Your times are so different than mine. Still, I see you share many of the same struggles as those in the first century who reflected upon my gospel.

I notice Christians today tend to lump the four gospels together. This never happened in my day. Matthew, Mark, John and I wrote to people facing different situations.

Let me give you an example. Mark wrote to our churches in Rome when Christians experienced much persecution. Rome was torched and the people suspected the Emperor himself had set the fires. So Nero created a scapegoat: He blamed us Christians. Some of us were set on fire in the arena while others were mauled and killed by wild beasts. It took great courage for many to confess that Christ, not Caesar, is Lord.

Mark writes his gospel with these traumatic events in mind. He also knows our brothers and sisters were driven into the catacombs, so he writes that Jesus is driven into the desert after his baptism. Mark mentions as well that Jesus is among wild animals while in the desert—even as our fellow Christians in Rome face similar terrors in the arena. He recognizes that some being persecuted are falsely accused by their friends, so he emphasizes that Jesus is betrayed by a disciple in his inner circle.

Mark is my best source on Jesus’ teachings. So I include many of Mark’s stories in my gospel. Yet my gospel is different in many ways. You must understand: I write a decade later to people often hated by their Roman neighbors. Many consider us traitors and treat us as illegal aliens.

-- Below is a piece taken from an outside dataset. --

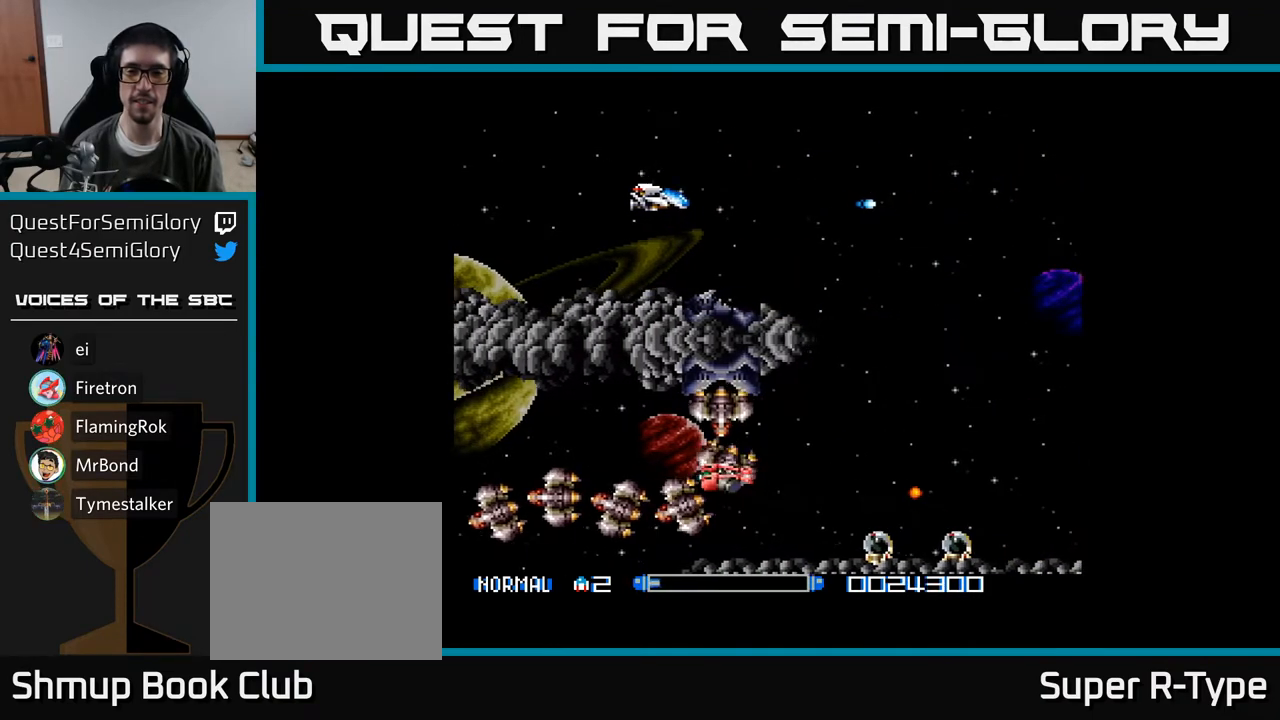
{"buttons": ["A", "DPAD_RIGHT"], "right_stick": "center", "events": [[100, "A", "up"], [133, "A", "down"]]}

How would Jesus address such hatred?

I respond to this question with some stories of Jesus not found in any other gospel. In one parable, a father welcomes home his prodigal son. Remember how the father runs to his son and hugs him even before the son confesses his sins? This is how God’s grace embraces us whenever we turn toward the Father.

Another story is the Good Samaritan. A man is attacked by robbers and left on the side of the road. Imagine being beaten and left to die! The religious leaders walk by while the despised Samaritan offers generous assistance. Even as this outcast is compassionate toward a helpless man, God has compassion for the outcasts of this world.

I tell a third story about a sinful woman who seeks forgiveness. Remember how Simon the Pharisee so easily brushes her aside? Jesus doesn’t. He accepts her and forgives her.

And then there is Zacchaeus, a hated tax collector. Does anyone today like the IRS? Well, in my day it was worse. Zacchaeus extorts all he can from his fellow Israelites. He is a traitor, a man rejected by everybody in Israel. Yet Jesus accepts and forgives even Zacchaeus.

No doubt you notice the common link in these stories. Jesus holds out his arms of acceptance to everyone: To a son who squanders his father’s fortune; a Samaritan outcast Jesus portrays as a hero; a prostitute who betrays her own body; a tax collector who steals from his own people. Meanwhile, respectable folks like you and me, we so easily reject the people Jesus accepts.

Brothers and sisters, this is our temptation: To reject our neighbors–to regard others as inferior. It is so easy to turn our backs on people who sin grievously, especially those who sin against us.

I never met Jesus. I lived in the wrong place and time for that. But the Spirit of Jesus lives in me. If there is anything I know about him it is this: Jesus loves sinners. This is the offense of the gospel! Jesus loves us no matter who we are. And Jesus wants us to follow his footsteps in accepting and loving other people—-no matter who they are, no matter what they do to us.